Elena Ketelsen Gonzalez is an assistant curator at MoMA PS1, where she has worked to organize activations of Homeroom, a space that amplifies the work of collectives, organizations, and artists that are connected to PS1’s program. These collaborations have included Nuevayorkinos: Essential and Excluded (2021) with the filmmaker and archivist Djali Brown-Cepeda, and Black Trans Liberation: Remembrance and Mourning (2021) with Qween Jean. Previously, she worked on the Gracie Mansion exhibition Catalyst: Art and Social Justice: Works by New York Artists and Activists since 1960 (2020), and has formerly held positions in programming at the Whitney Museum of American Art and the Museum of the City of New York, among others.

Monxo López is a museum curator, urban thinker, educator, cartographer, and South Bronx-based environmental and urban justice activist. He is currently an associate curator at the Museum of the City of New York. Monxo holds a PhD in political science from CUNY’s Graduate Center and an MA from Université Laval in Québec, Canada. He taught Latinx Studies and political science in Hunter College, and was a Mapping Fellow at the Design Trust for Public Spaces.

Monxo is a founding member of South Bronx Unite, and a founding member and board member of the Mott Haven/Port Morris Community Land Stewards. He also serves on the board of the Cooper Square Community Land Trust on the Lower East Side.

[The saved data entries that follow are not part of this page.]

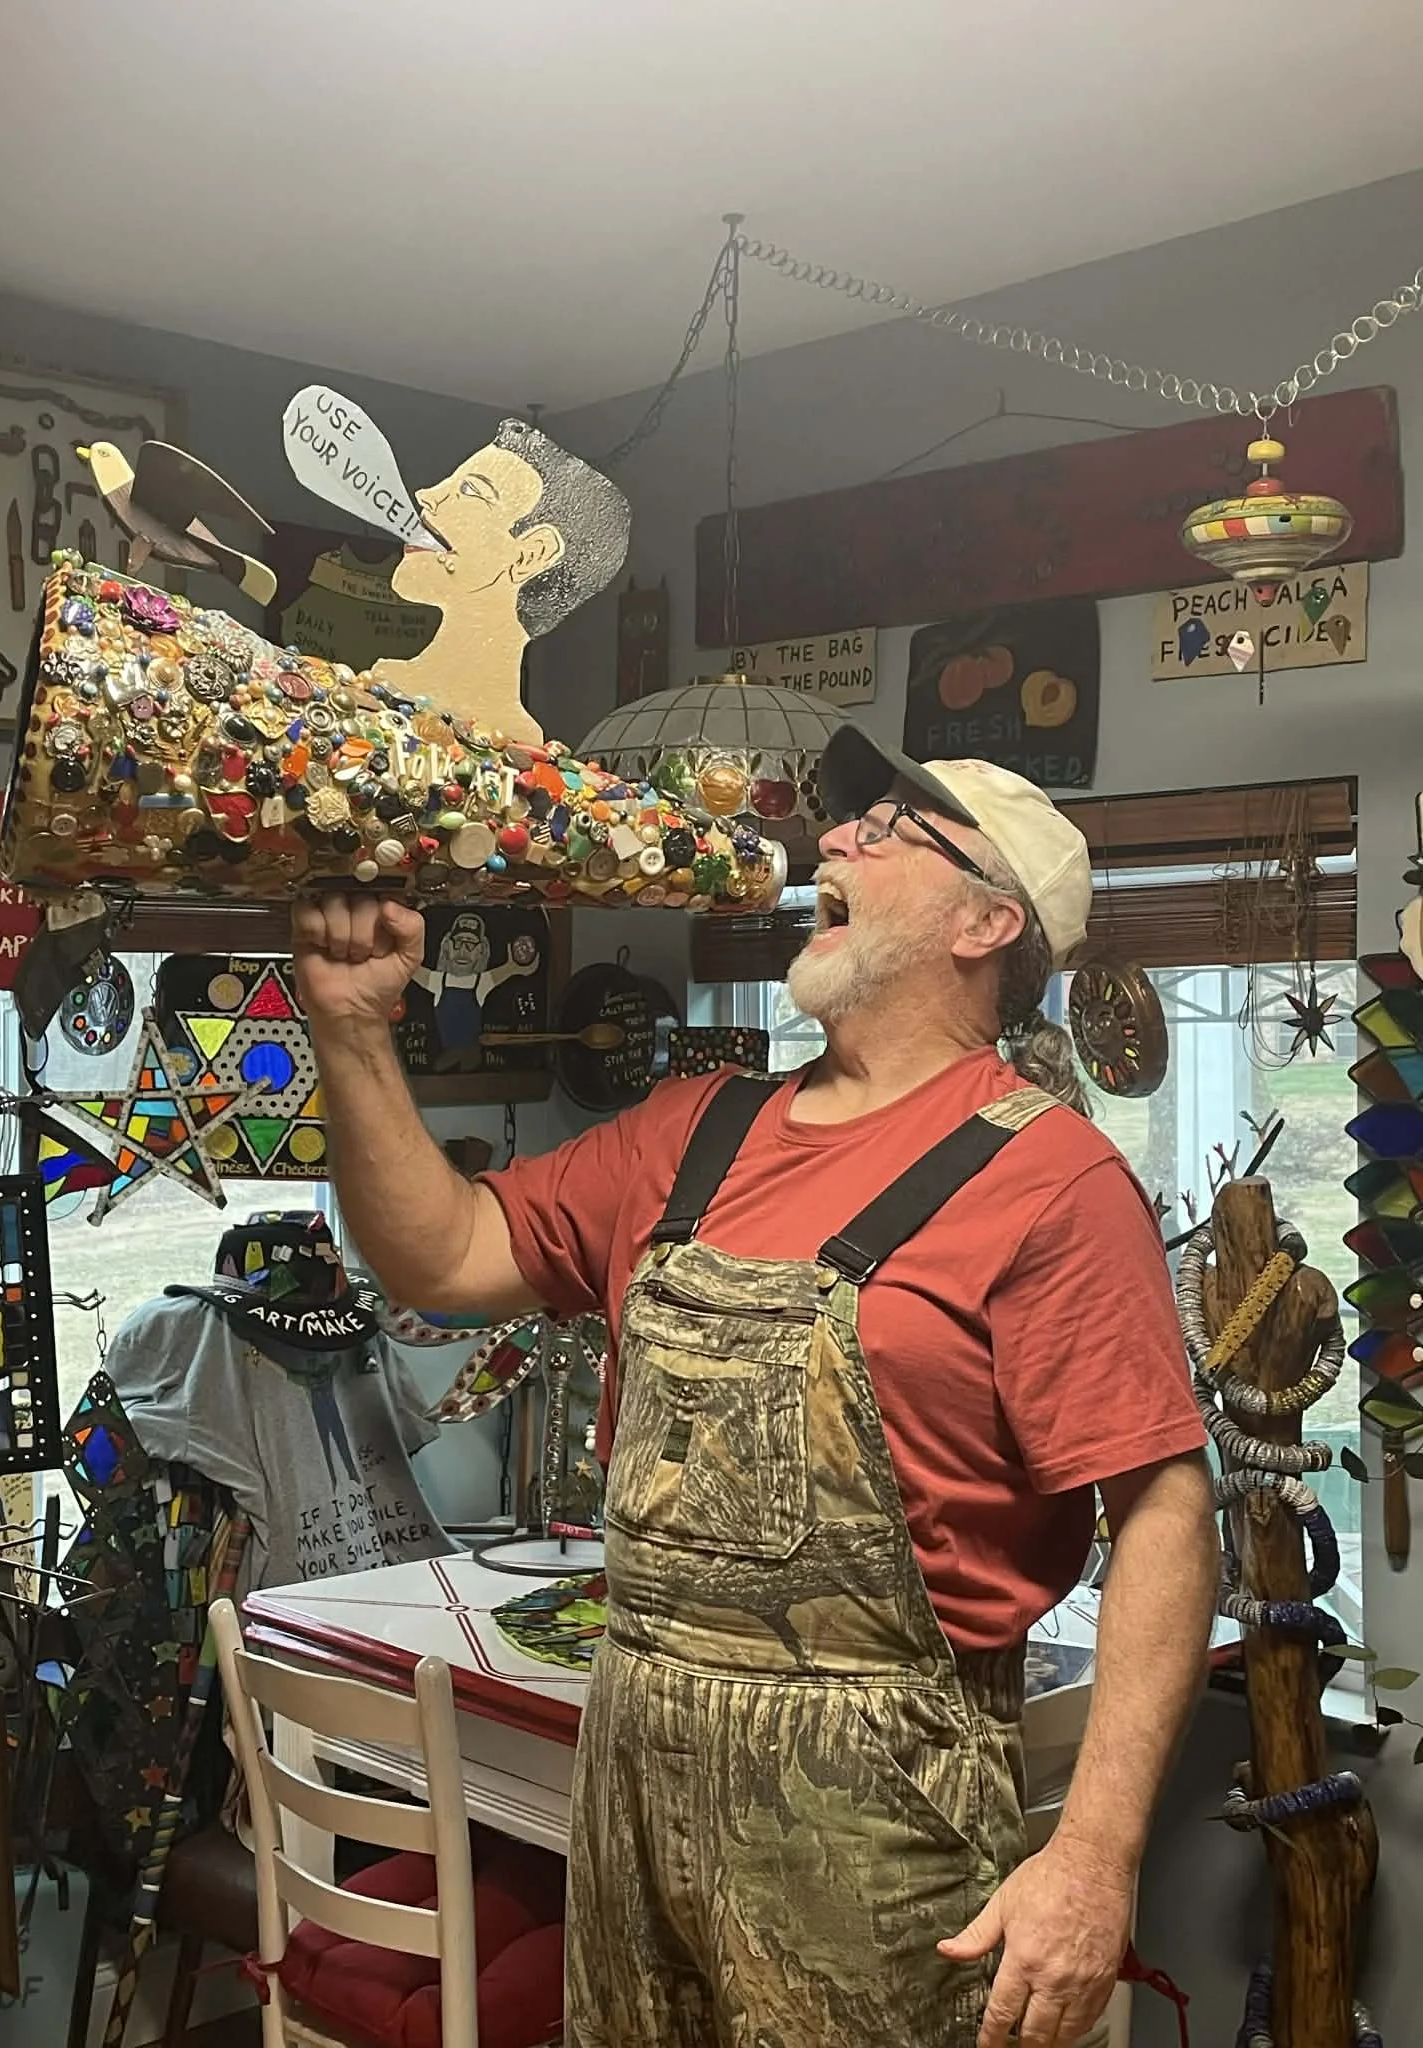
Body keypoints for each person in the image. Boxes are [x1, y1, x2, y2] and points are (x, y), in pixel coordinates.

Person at [292, 721, 1220, 2048]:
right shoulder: (692, 1128)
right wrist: (351, 1030)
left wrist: (1095, 1856)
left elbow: (1169, 1516)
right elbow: (443, 1252)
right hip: (630, 1762)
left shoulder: (1052, 1184)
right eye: (848, 822)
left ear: (986, 922)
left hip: (880, 1800)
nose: (833, 837)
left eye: (887, 830)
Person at [375, 417, 631, 746]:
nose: (427, 495)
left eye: (470, 490)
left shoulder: (520, 748)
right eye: (450, 482)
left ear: (531, 554)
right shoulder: (374, 688)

Monxo was born and grew up in Puerto Rico, and lives in Mott Haven in the South Bronx.

Arif Ullah is a social and environmental justice advocate, grassroots urban planner, and community activist with more than 20 years of experience in designing and managing community development programs, establishing diverse alliances, and co-creating campaign strategies around local, state, and national issues.

Ullah is the Executive Director of South Bronx Unite, prior to which he served as Director of Programs at the Citizens Committee for New York City. He worked as an immigrants’ rights advocate with American Friends Service Committee, and designed and led workshops on community organizing. He is a co-founder of Bangladeshi Americans for Political Progress, a steering committee member of Queens Climate Project, and a core member of Malcolm X Community Garden. He has been on the boards of ioby, Farm School NYC, and NY Immigration Coalition. Arif graduated from Hunter College and has a Master’s in Public Policy from Duke University. In his free time, he grows food and keeps honey bees at his community garden.